Мы провели в усадьбе четыре дня; никогда еще мы не оставались так долго в одном месте. Пришло время двигаться дальше. Но сначала требовалось выбрать самый безопасный путь. Мы плохо представляли, что происходит в этой огромной стране; мы словно выпали из жизни, не принимая участие в происходящих в ней процессах, а потому не имея возможности влиять на них. Это вызывало у нас серьезную тревогу. Кроме того, мы страшно устали от одиночества, от бесконечных препятствий, возникавших на нашем пути домой, от долгой разлуки с родными.

Ночью уланы ушли на разведку, и все с нетерпением ждали их возвращения, практически не сомкнув глаз.

Двое уланов вернулись ранним утром и доложили, что в деревне говорят о белогвардейской банде, скрывающейся в усадьбе «Три дуба», то есть о нас.

Вот это уже было серьезно. Правда, уланы не могли с уверенностью сказать, известно ли в деревне, что банда на самом деле является полком польских улан. Следовало принимать срочные меры.

Один из посланных на разведку уланов всю ночь проговорил с председателем сельского совета, с которым два года назад познакомился в смоленском госпитале; они месяц пролежали на соседних койках.

Председатель обрадовался старому другу, особенно когда улан сказал, что «покончил» с войной и хочет предложить свои услуги красным. Председатель не знал, что улан поляк и служил в польском полку, а потому поверил ему.

Они обнялись и провели вместе почти сутки. Под воздействием спиртных паров председатель сообщил, «строго по секрету», что поступил приказ незаметно окружить 1-й полк польских улан и «вступить с ними в контакт». В революционном словаре слово «контакт» имело широкую трактовку. Улан попытался выяснить, какой контакт подразумевался в отношении польских уланов: мирные переговоры с проведением бесконечных пропагандистских митингов, нападение и кровавая расправа с «белоручками» или революционный суд и расстрел. Председатель пока не знал, какое будет принято решение, но, по его личному мнению, банду «белоручек» следовало истребить на месте. По собственной инициативе он уже запасся дюжиной газовых снарядов.

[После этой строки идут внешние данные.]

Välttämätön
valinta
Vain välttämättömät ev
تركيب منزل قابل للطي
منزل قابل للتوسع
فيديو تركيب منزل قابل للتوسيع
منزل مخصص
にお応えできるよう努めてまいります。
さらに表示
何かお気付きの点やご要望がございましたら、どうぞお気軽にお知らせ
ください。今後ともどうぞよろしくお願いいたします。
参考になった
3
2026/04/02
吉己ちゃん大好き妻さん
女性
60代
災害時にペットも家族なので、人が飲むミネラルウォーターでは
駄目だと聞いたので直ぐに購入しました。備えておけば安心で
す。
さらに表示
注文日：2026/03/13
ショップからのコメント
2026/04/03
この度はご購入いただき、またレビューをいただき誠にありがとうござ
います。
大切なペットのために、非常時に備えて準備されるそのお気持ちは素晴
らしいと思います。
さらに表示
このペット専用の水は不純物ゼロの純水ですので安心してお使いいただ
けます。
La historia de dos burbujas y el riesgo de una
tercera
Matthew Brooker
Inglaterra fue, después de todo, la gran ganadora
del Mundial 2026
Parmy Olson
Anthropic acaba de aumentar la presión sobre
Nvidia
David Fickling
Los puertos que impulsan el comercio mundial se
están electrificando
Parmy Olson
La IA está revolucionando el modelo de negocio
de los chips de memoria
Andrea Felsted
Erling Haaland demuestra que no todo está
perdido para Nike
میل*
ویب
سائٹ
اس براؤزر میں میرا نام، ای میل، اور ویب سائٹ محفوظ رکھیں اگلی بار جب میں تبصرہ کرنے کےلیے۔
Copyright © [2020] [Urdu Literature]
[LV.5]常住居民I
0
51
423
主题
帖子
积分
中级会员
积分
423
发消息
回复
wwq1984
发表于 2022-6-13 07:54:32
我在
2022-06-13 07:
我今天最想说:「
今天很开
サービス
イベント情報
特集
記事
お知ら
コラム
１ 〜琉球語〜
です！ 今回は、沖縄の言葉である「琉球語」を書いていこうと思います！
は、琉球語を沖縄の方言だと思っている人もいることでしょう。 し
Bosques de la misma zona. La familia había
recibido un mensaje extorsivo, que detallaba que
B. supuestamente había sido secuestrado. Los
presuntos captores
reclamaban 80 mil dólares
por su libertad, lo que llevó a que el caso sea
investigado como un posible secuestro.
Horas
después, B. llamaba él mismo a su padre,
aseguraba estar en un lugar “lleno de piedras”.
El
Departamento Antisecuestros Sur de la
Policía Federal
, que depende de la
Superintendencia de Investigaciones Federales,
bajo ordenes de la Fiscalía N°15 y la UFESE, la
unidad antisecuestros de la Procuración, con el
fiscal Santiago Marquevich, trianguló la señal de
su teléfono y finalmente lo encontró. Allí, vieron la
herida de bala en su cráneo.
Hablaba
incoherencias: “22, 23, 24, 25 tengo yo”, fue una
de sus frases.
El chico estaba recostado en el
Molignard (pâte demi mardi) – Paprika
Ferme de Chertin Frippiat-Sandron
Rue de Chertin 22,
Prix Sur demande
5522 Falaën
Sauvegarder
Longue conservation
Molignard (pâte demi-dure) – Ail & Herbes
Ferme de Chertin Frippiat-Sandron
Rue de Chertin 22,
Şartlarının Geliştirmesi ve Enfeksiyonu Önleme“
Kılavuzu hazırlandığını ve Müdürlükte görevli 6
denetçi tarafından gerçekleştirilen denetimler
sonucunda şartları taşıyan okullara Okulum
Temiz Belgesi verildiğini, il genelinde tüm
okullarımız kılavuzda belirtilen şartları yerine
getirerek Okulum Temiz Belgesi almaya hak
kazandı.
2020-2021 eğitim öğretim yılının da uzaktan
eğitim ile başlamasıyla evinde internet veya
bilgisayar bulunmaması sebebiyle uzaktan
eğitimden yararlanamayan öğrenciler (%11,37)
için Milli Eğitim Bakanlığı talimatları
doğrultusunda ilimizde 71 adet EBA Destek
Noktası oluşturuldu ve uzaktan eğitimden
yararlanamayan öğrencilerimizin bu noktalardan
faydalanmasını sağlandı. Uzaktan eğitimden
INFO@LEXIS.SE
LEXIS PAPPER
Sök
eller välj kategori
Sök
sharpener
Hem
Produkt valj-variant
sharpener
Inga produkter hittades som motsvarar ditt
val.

– Проклятые поляки ничего не стоят, – пьяно рассуждал он, – что у них есть? Рубашка да пара штанов. А мнят себя «знатью»! Они отказались выслушать нас, когда мы просили их присоединиться к нам. Они расстреливают крестьян и красноармейцев. Дьявольские отродья! Ничего, скоро мы до них доберемся и поставим к стенке этих сукиных детей!

Улан вынужденно кивал, подливая в стакан самогон, и так выяснил, что у красных два артиллерийских орудия, пулеметный расчет, два взвода красной конницы и триста пехотинцев – уже готова целая армия против горстки поляков. Правда, нет снарядов для артиллерийских орудий, но их обещали завтра подвезти.

И тогда…

– Капут буржуям! – выкрикнул председатель и захрапел.

Улан положил мертвецки пьяного председателя на кровать и вернулся в полк.

Поначалу мы думали, что стоит принять бой. К усадьбе можно было подойти с трех сторон: от деревни, с берега реки; с тыльной стороны дома, из леса, отделенного от парка узкой проселочной дорогой и низкой каменной оградой; и через поля, разделенные на участки рядами кустарников и канав, с отдельно растущими группами фруктовых деревьев, яблонь и груш. Поля упирались в небольшую железнодорожную станцию.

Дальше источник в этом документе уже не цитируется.